DESCRIPTION OF THE TASK » Please pull out every line of the collected data below that contains the string "KENDRA". Case matters.

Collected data
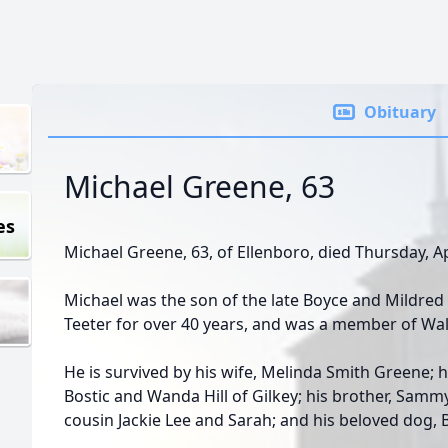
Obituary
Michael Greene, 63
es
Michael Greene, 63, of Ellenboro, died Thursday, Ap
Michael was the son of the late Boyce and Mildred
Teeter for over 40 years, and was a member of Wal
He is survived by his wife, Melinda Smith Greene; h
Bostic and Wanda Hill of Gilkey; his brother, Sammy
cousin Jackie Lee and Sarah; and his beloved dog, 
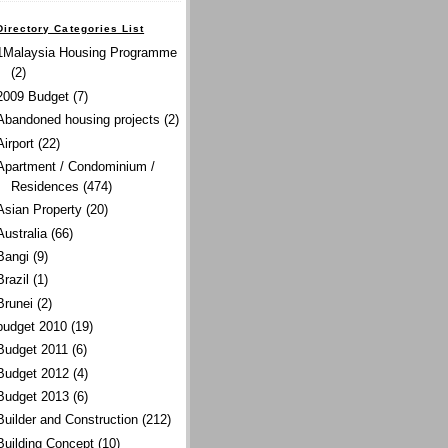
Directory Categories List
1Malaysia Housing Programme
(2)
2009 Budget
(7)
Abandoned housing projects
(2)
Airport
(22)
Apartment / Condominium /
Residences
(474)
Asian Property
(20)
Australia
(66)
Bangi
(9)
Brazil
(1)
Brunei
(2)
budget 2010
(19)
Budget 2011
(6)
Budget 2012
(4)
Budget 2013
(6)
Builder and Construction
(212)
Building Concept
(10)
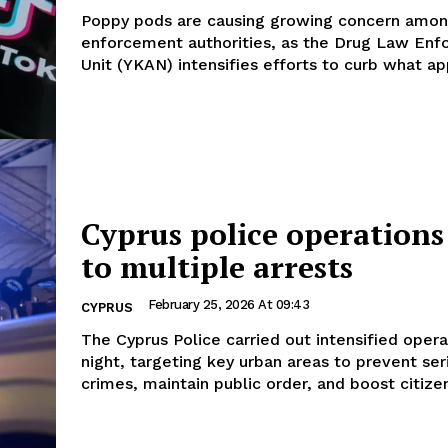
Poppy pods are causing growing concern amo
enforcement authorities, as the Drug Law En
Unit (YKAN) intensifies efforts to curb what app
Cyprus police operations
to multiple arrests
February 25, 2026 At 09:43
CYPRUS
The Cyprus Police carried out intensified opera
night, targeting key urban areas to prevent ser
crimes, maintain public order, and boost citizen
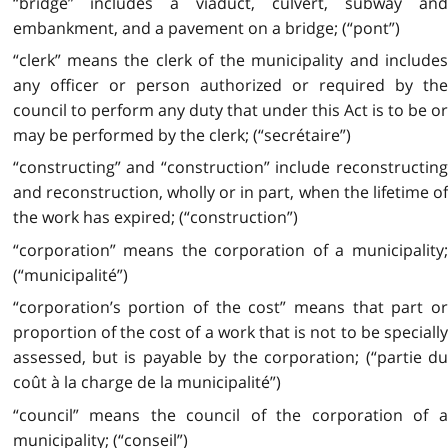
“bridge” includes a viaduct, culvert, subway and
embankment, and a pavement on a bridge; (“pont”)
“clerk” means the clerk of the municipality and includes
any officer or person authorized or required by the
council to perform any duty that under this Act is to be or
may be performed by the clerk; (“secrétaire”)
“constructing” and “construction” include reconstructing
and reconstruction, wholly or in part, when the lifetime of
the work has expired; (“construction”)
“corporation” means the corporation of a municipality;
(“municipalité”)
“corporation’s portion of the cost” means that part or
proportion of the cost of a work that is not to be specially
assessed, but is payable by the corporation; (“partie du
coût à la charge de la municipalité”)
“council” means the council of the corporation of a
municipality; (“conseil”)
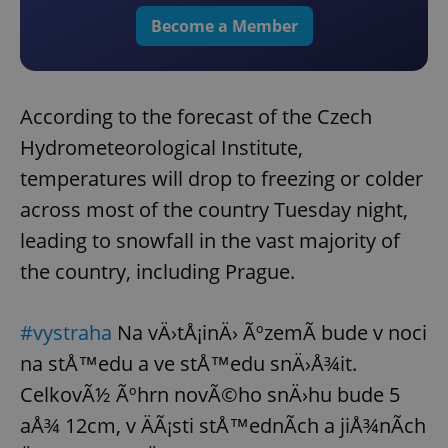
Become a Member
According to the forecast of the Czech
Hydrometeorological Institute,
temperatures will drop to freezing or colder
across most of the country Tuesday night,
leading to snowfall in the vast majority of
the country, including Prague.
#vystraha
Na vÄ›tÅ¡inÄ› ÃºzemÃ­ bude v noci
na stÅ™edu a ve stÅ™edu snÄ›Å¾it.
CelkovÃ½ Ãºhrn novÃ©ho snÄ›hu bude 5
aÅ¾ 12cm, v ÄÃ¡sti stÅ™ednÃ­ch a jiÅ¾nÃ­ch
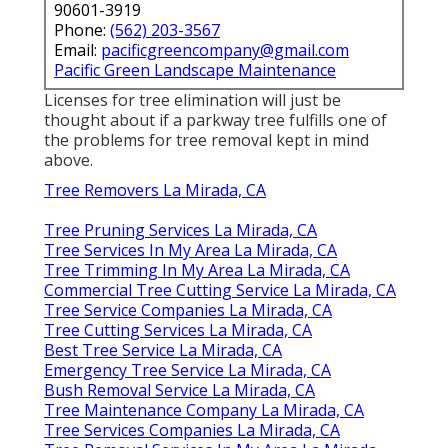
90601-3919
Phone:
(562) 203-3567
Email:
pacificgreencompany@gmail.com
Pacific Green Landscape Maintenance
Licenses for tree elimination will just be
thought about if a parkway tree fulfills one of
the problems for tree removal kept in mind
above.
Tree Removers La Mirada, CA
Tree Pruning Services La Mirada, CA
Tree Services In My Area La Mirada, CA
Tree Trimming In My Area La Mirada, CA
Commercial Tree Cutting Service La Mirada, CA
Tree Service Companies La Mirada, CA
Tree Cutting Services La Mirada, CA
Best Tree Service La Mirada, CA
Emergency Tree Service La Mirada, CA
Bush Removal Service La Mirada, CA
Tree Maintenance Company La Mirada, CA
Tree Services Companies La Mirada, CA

==

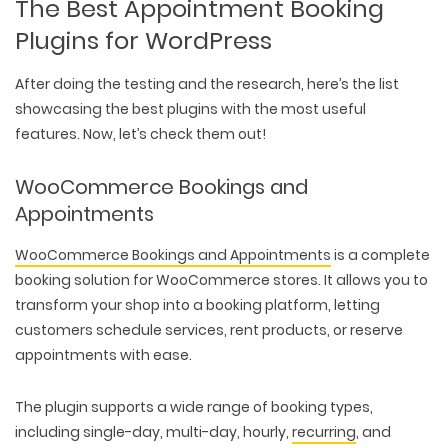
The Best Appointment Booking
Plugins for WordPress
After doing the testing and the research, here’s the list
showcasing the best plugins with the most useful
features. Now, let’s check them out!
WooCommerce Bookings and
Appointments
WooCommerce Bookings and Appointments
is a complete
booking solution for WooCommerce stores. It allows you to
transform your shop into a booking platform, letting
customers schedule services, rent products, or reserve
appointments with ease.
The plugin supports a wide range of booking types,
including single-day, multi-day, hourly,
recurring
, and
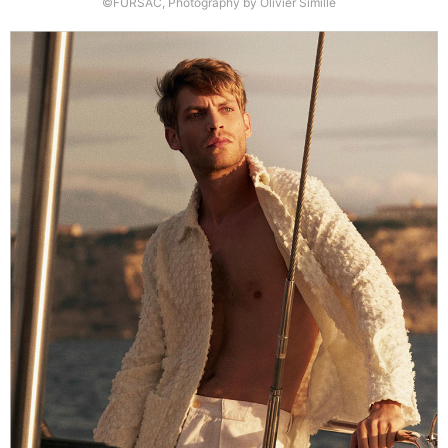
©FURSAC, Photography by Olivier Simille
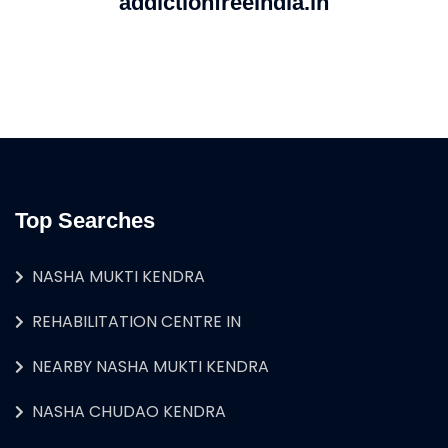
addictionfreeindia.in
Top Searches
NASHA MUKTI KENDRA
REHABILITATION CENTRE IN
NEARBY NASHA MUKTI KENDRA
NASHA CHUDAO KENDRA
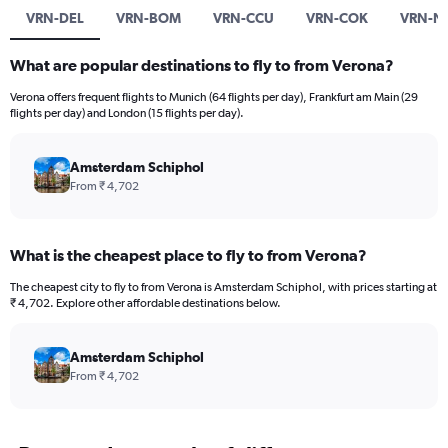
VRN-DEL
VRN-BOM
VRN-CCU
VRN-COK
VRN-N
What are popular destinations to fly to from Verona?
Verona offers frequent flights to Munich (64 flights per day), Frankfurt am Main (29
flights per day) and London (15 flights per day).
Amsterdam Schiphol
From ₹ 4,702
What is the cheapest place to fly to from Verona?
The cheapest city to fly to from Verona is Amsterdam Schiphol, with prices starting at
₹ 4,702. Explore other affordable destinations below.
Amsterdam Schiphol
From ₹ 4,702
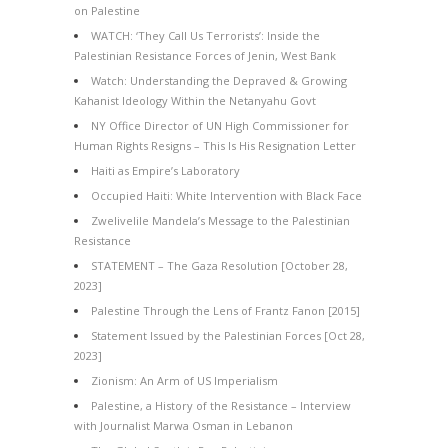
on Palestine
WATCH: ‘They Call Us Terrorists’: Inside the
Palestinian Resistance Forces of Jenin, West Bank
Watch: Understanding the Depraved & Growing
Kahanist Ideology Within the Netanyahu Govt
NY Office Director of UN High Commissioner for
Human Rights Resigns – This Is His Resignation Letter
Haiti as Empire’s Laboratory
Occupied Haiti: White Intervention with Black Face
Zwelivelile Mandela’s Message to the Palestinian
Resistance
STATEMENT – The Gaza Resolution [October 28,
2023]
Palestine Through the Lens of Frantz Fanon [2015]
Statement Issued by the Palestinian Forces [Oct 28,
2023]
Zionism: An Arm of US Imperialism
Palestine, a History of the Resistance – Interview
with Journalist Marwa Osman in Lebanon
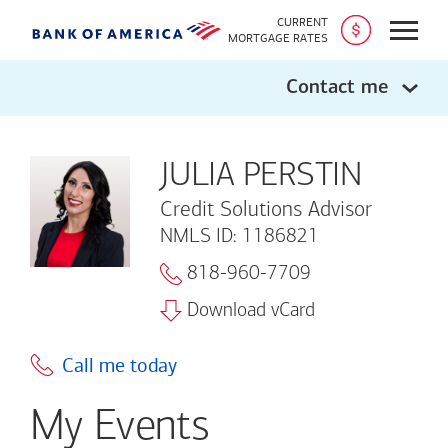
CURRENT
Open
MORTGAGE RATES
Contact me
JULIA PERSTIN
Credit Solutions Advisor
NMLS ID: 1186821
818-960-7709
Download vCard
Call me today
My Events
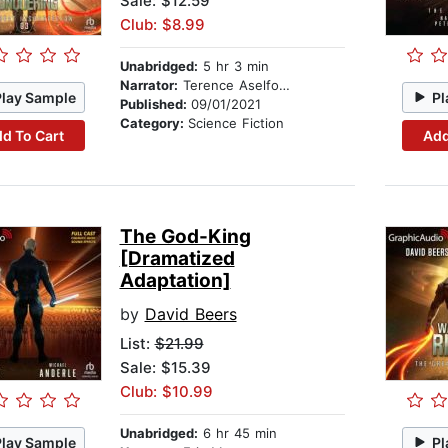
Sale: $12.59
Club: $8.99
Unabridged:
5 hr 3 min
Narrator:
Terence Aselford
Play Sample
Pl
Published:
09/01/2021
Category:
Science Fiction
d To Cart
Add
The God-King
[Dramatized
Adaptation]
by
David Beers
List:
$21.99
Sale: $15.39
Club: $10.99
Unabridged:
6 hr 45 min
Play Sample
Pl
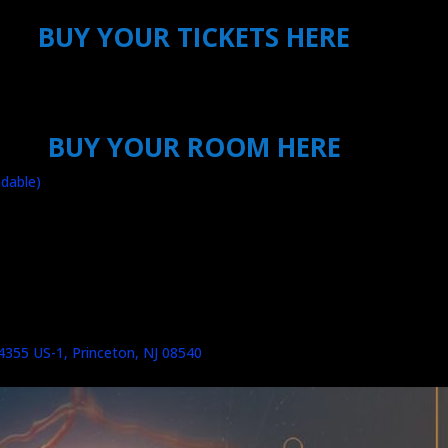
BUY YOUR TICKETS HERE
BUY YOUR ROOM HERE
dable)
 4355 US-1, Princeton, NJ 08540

RESPONSE BOX »
NASHA MUKTI KENDRA
NEARBY NASHA MUKTI KENDRA
NASHA CHUDAO KENDRA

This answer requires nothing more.